The lack of private residence in history was also prominent in my mind this time last year, when I had just started my job and was looking for housing. I have never in my life lived all on my own. I lived with my parents, my sister, with people in a dorm, or with housemates; last year I thought that this was somehow a failing on my part. Moving out on your own is a sort of rite of passage for middle-class American kids, proof that we have achieved some form of adulthood. And yet, I realized, that’s a fairly new concept. Not moving out of your parent’s house, but the idea that it has to be somewhere that you are the only person eating, sleeping, and paying rent.

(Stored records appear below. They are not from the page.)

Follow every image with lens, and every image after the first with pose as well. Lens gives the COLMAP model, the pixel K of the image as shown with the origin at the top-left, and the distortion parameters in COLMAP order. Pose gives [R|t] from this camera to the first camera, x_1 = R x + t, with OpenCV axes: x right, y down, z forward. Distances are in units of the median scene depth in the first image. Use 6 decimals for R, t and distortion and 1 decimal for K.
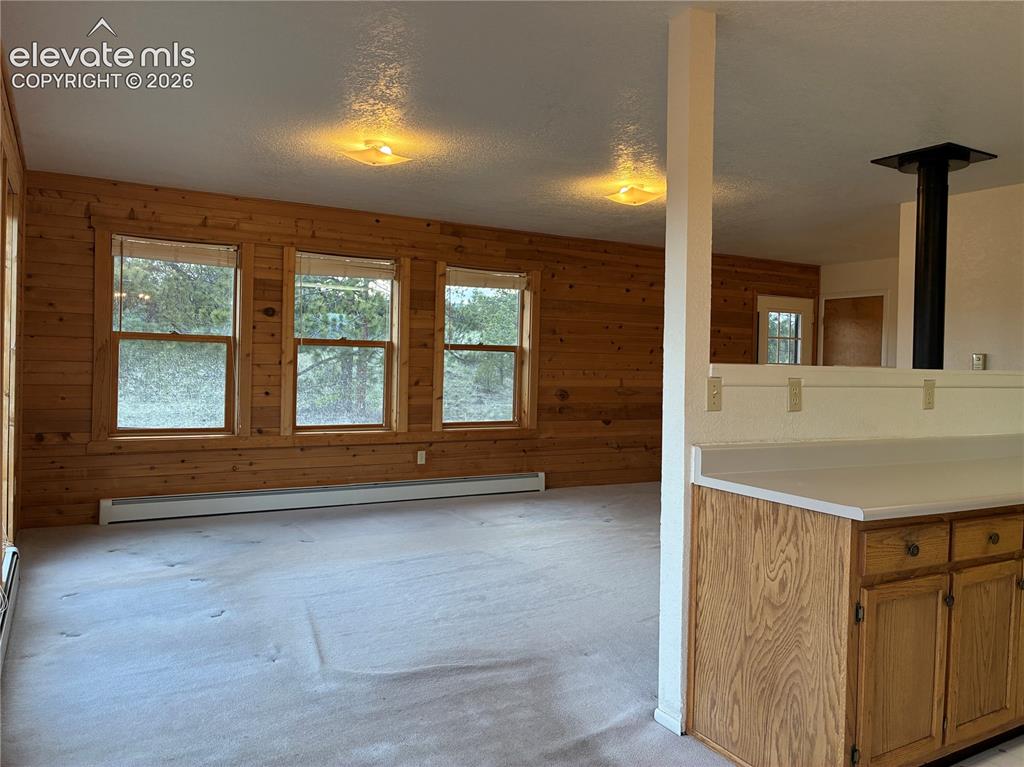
lens RADIAL K [[788.6, 0, 513.9], [0, 788.6, 383.2], [0, 0, 1]] dist [0.033305, -0.041352]
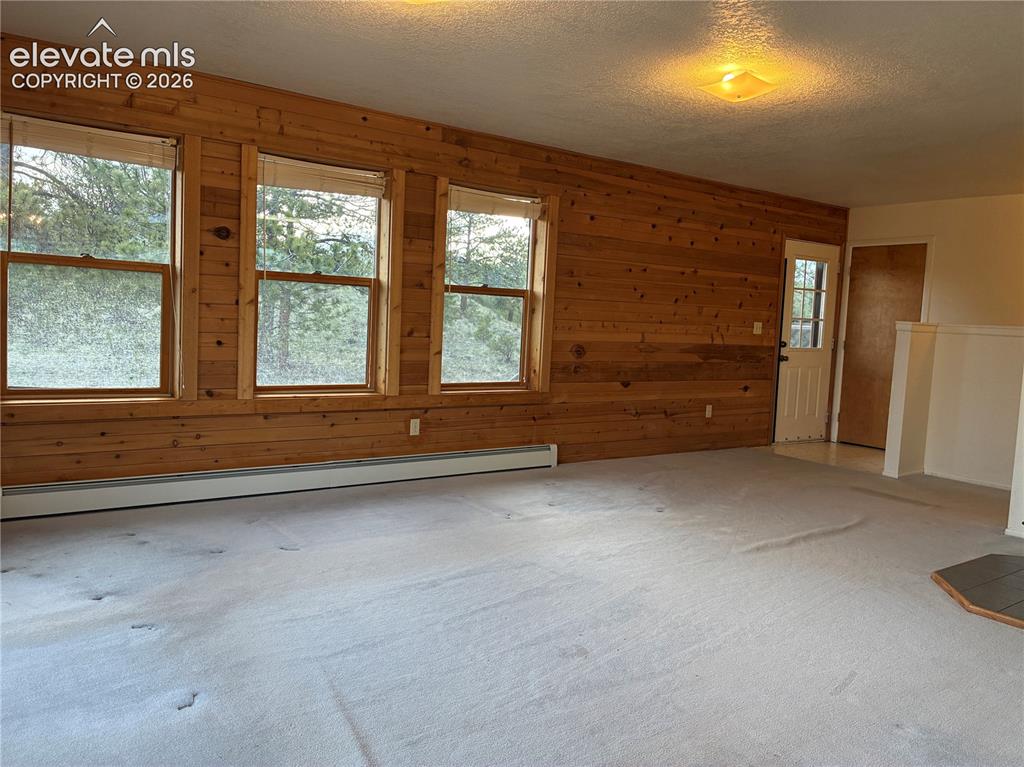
lens RADIAL K [[788.6, 0, 512.7], [0, 788.6, 383.4], [0, 0, 1]] dist [0.033305, -0.041352]
pose [[0.994072, 0.013143, 0.107930, -0.113968], [-0.019732, 0.997991, 0.060208, 0.000519], [-0.106922, -0.061980, 0.992334, 0.221625]]
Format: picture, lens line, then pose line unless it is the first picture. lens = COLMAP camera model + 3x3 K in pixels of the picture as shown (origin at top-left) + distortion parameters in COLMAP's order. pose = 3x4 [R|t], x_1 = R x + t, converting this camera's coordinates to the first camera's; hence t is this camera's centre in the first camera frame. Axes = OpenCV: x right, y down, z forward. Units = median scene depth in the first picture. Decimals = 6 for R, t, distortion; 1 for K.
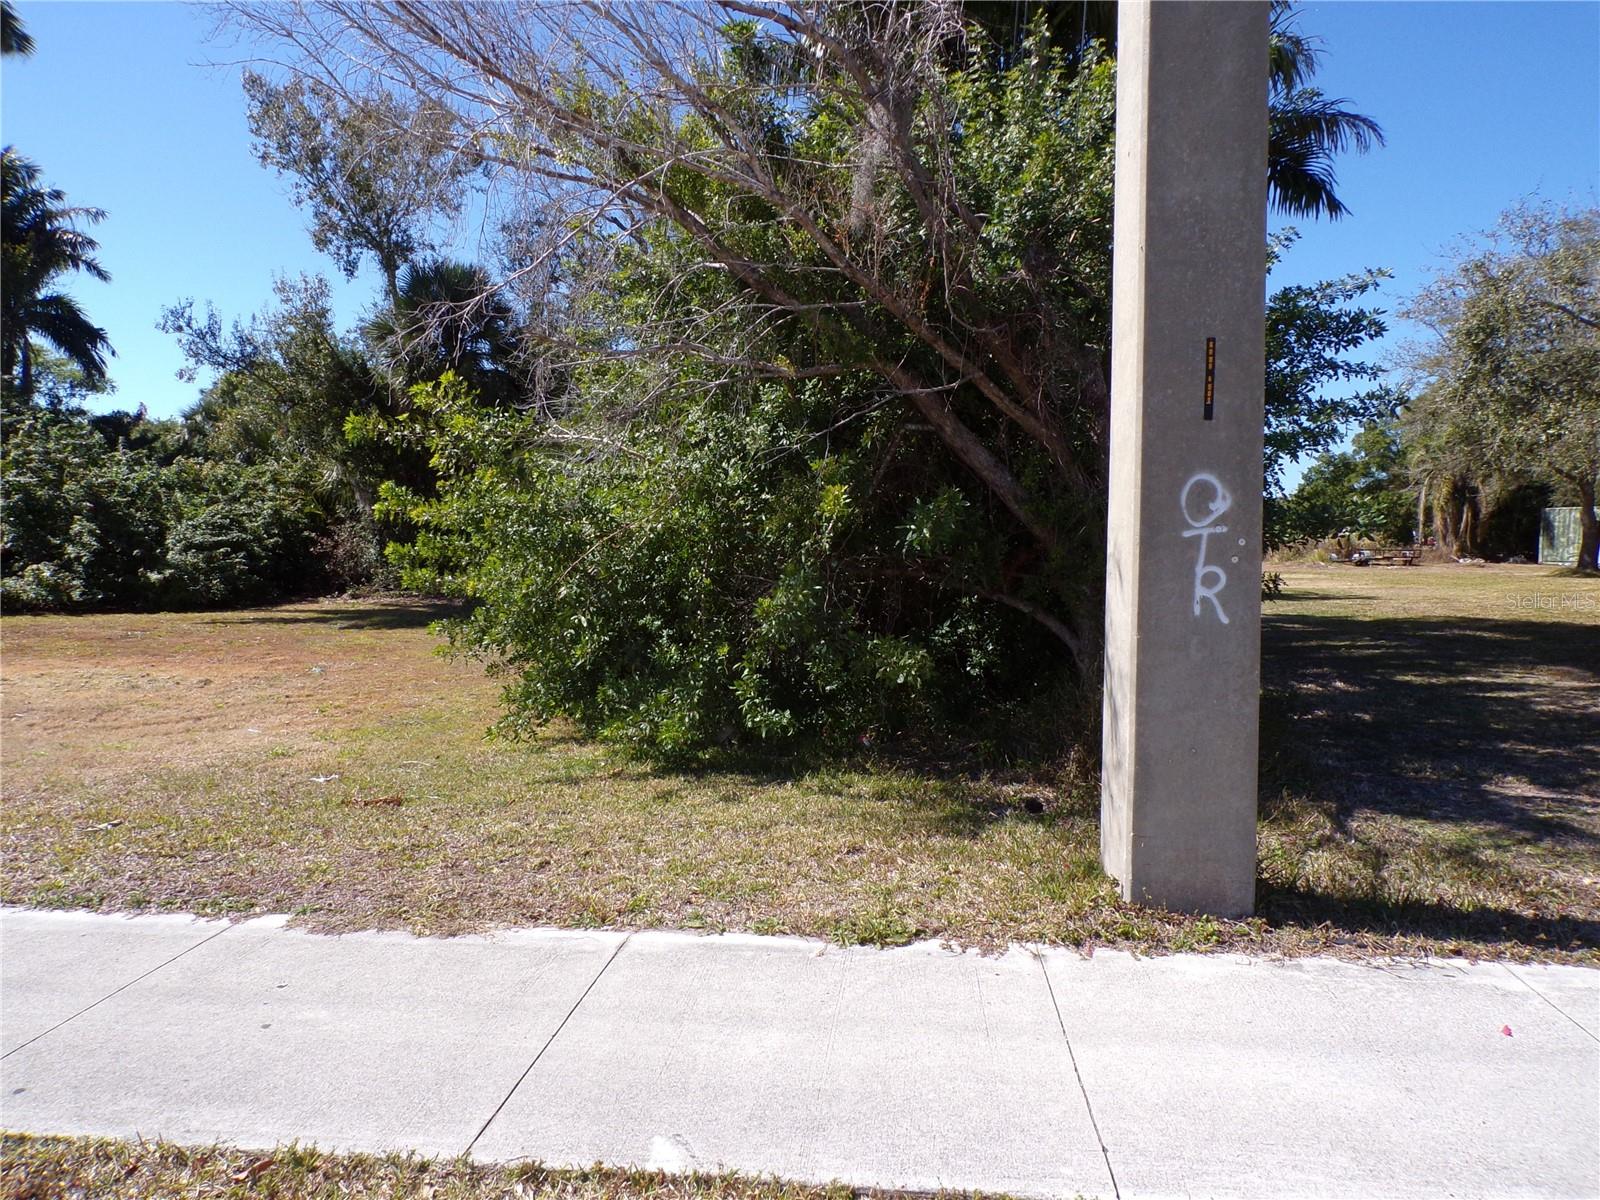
lens RADIAL K [[1087.5, 0, 799.8], [0, 1087.5, 600.6], [0, 0, 1]] dist [-0.001094, 0.005823]
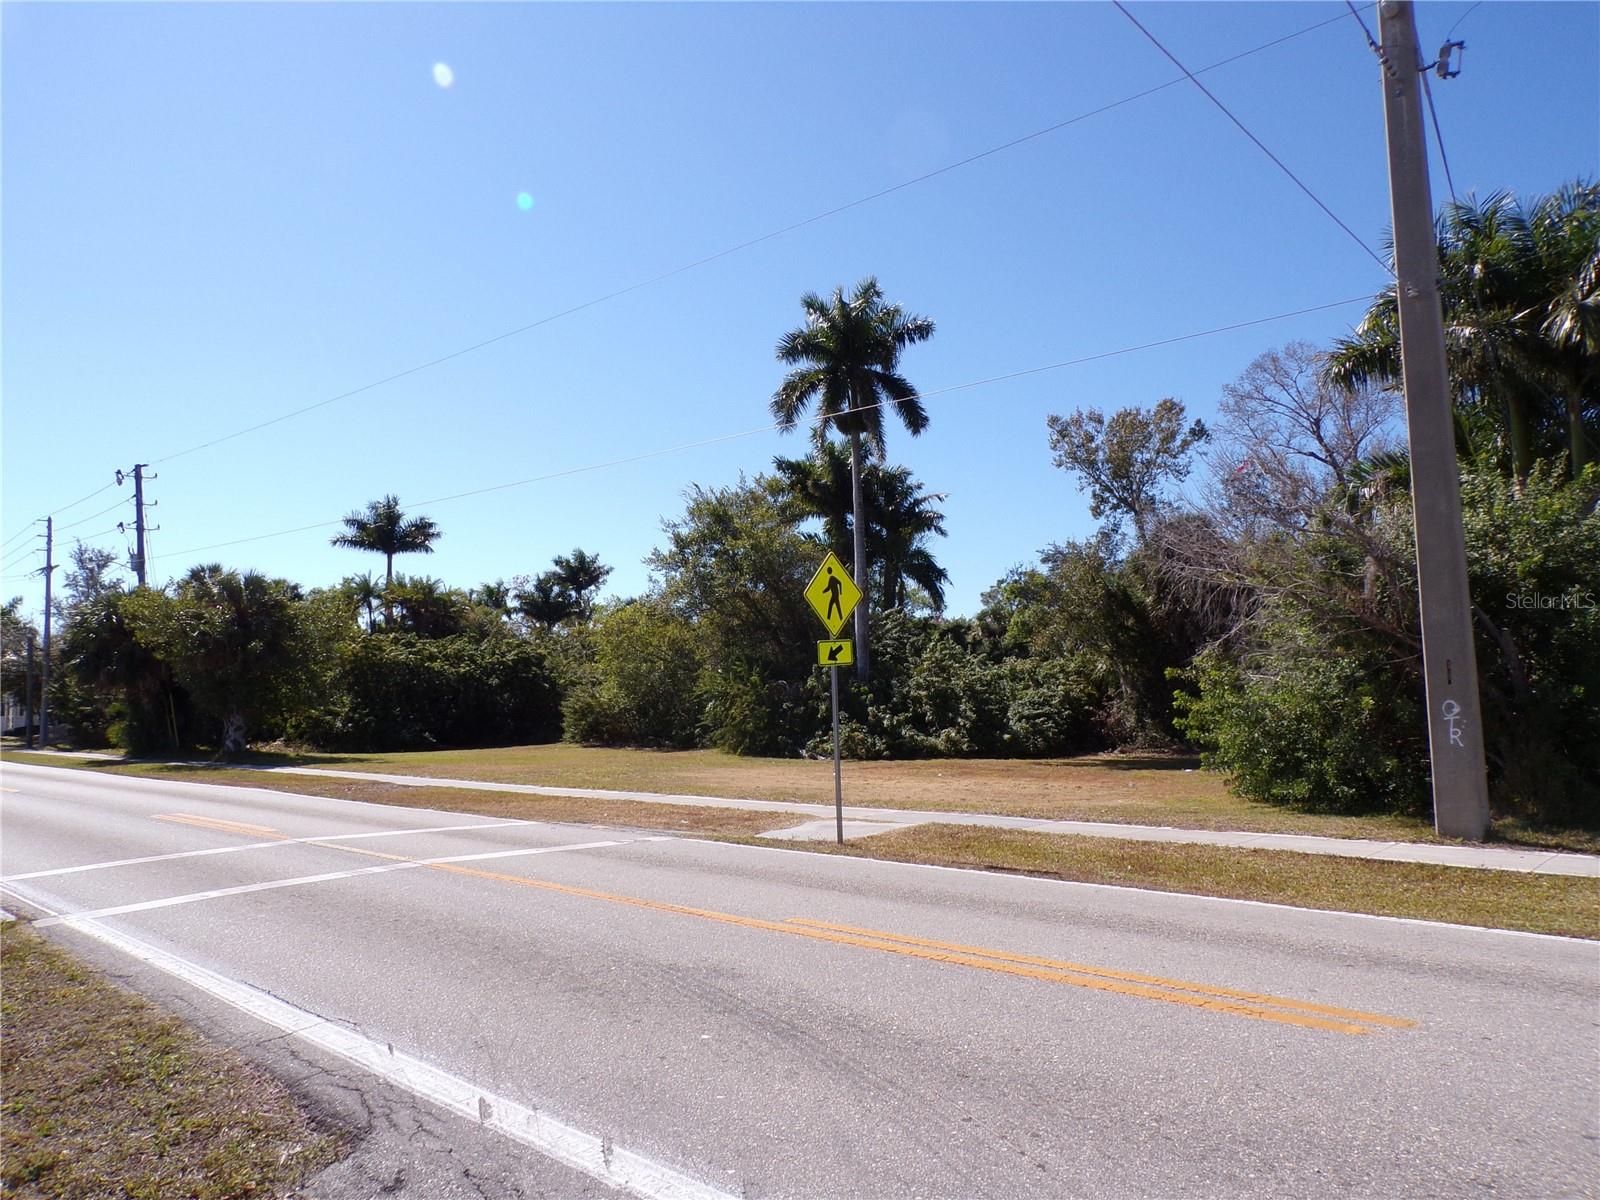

These thoughts are still bulding in my mind. I still make front-lacing dresses (there are some pictoral examples), and I think it might be nice to have a place which is just mine (but in a rowhouse or apartment building). Somehow, however, in this world where people increasingly text faraway friends instead of talking to the friends nearby, where people seem to be getting more connected and more isolated, I think it is helpful to remind them (us) that we used to live a lot closer together. If nothing else, it might explain why we sometimes get lonely in our shiny one-person apartments.

Quote on History

“Human nature is the same in every age if we make allowance for the difference of customs & Education, so that we learn to know ourselves by studying the opinions and passions of others”
-William Bradford (paraphrasing Hume) in a letter to James Madison, October [1772], original in the collection of the Historical Society of Pennsylvania.

Transcription from William T. Hutchinson & William M. E. Rachal, eds. Papers of James Madison, vol 1 (Chicago: University of Chicago Press , 1962), 73.